Nessa conferência, os norte-americanos procuraram aprovar uma reunião aduaneira continental. Era o "Destino Manifesto" em sua segunda etapa econômica - a primeira fora territorial e custara ao México a perda da metade de suas terras - visando a ampliar a expansãn econômica dos EUA, altamente industrializados, na América Latina, agrária e tradicional consumidora de produtos industriais europeus.
O projeto fracassou devido sobretudo à resistência do delegado da Argentina, Roque Sáenz-Peña.
A Primeira Conferência Internacional Americana seria o início de uma série de outras que, com o andar dos tempos, alteraria o conceito de solidariedade continental, partindo para um instrumento que é hoje a Organização dos Estados Americanos, a OEA, com poderes amplos, que incluem a intervenção nos Estados-membros, a ajuda ou cooperação técnica, a ordem continental, o incentivo ao desenvolvimento.

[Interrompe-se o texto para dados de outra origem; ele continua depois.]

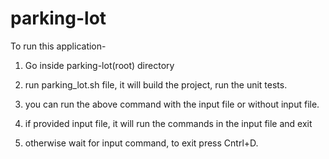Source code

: # parking-lot
To run this application-

1. Go inside parking-lot(root) directory

2. run parking_lot.sh file, it will build the project, run the unit tests.

3. you can run the above command with the input file or without input file.

4. if provided input file, it will run the commands in the input file and exit

5. otherwise wait for input command, to exit press Cntrl+D.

Pan-Americanismo no Século XX
É interessante notar que todos os países se fizeram representar nessa Primeira Conferência Internacional Americana, marcando uma nova era nos relacionamentos entre as nações americanas.
A retórica pan-americana passou então a assumir uma postura solidária, defendendo aspectos práticos para o comércio, mas resgatando um ideal de união, necessário às possibilidades de aproximação.
Para os Estados Unidos, o movimento deveria incorporar vários fatores, como localização geográfica, interesses econômicos e aspirações nacionais, enquanto a perspectiva latino-americana, de um modo geral, configurava o pan-americanismo como um dos principais pilares da política externa, além de instrumento de defesa da soberania e da igualdade jurídica dos Estados.
A busca de uma solidariedade hemisférica marcou esse período, a partir dos temas debatidos nas Conferências realizadas em diversas capitais do continente, como Cidade do México (1901), Rio de Janeiro (1906), Buenos Aires (1910), Santiago (1923), Havana (1928), Montevidéu (1933) e Lima (1938). Contudo, predominou o Big Stick – expressão originada do provérbio africano “fala maciamente, mas carrega um grande porrete (big stick) e assim chegarás muito longe”, que sintetizava a política externa do presidente norte-americano Theodore Roosevelt (1858-1919) para a América Latina até o início da década de 1930: intervencionismo militar com o intuito de manter a paz no continente e, sobretudo, garantir os interesses políticos e econômicos dos Estados Unidos na região.
Em 1933, durante a Grande Depressão que assolou a economia capitalista, promovendo profundas transformações nas Américas, o presidente dos EUA, Franklin Roosevelt (1882-1945), anunciou sua “Política da Boa Vizinhança”, buscando superar a lógica de intervenção da fase anterior e construir relações amigáveis entre os Estados Unidos e as nações latino-americanas.
A Segunda Guerra Mundial (1939-1945) e o desaparecimento das condições que geraram essa “boa vizinhança” levaram o continente a repensar o pan-americanismo: surgia uma nova ordem internacional, com os Estados Unidos na posição de líder hegemônico do Ocidente, em um cenário que se desenhava bipolar: de um lado, os EUA; do outro, a União das Repúblicas Socialistas Soviéticas.
A década seguinte foi marcada por conferências para debater o papel das Américas num mundo que se preparava, em enorme ebulição, para a Guerra Fria entre as duas superpotências.
Nesse contexto é que foi criada a Organização dos Estados Americanos (OEA), com novo aparato jurídico e em substituição à União Pan-Americana, visando estabelecer um padrão para a integração das Américas. Este fato ocorreu durante a IX Conferência Internacional Americana, realizada em Bogotá em 1948.